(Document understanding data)
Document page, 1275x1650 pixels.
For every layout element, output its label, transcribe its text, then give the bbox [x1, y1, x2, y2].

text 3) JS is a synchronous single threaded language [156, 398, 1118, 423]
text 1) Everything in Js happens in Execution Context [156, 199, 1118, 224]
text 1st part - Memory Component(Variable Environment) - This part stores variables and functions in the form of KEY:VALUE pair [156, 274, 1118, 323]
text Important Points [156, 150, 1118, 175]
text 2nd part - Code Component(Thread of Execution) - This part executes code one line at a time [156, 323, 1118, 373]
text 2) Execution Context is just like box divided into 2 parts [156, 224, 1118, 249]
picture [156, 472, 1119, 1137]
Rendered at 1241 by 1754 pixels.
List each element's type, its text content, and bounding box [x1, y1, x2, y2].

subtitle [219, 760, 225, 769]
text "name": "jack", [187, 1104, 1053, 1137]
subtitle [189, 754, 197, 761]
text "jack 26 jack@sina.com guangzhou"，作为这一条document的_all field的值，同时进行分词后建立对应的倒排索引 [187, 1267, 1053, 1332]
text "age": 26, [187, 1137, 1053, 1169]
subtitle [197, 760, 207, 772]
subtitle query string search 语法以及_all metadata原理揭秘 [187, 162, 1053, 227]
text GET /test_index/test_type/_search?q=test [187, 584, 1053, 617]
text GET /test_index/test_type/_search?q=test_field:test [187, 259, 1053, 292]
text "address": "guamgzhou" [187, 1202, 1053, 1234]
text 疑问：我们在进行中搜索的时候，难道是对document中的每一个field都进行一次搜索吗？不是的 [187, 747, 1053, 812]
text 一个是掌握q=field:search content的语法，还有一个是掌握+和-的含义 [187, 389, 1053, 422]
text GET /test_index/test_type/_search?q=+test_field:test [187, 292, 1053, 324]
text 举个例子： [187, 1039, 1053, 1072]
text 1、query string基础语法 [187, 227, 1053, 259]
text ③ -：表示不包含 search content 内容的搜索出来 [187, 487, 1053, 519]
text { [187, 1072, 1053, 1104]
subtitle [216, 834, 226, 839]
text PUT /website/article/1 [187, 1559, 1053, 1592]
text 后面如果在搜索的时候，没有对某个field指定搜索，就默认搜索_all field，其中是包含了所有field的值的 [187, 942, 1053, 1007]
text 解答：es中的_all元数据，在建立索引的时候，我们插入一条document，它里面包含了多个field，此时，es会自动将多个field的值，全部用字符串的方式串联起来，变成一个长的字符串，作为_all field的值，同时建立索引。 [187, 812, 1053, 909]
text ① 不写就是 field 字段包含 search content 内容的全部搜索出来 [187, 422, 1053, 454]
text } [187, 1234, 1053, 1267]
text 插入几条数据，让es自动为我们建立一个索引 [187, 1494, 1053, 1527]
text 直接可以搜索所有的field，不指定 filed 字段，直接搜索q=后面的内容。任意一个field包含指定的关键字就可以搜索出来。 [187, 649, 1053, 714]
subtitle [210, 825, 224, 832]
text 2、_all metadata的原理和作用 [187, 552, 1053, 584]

> Task details
Filter the data above down to lines with the word "pixels", and copy them.

> Your response
Document page, 1275x1650 pixels.
Rendered at 1241 by 1754 pixels.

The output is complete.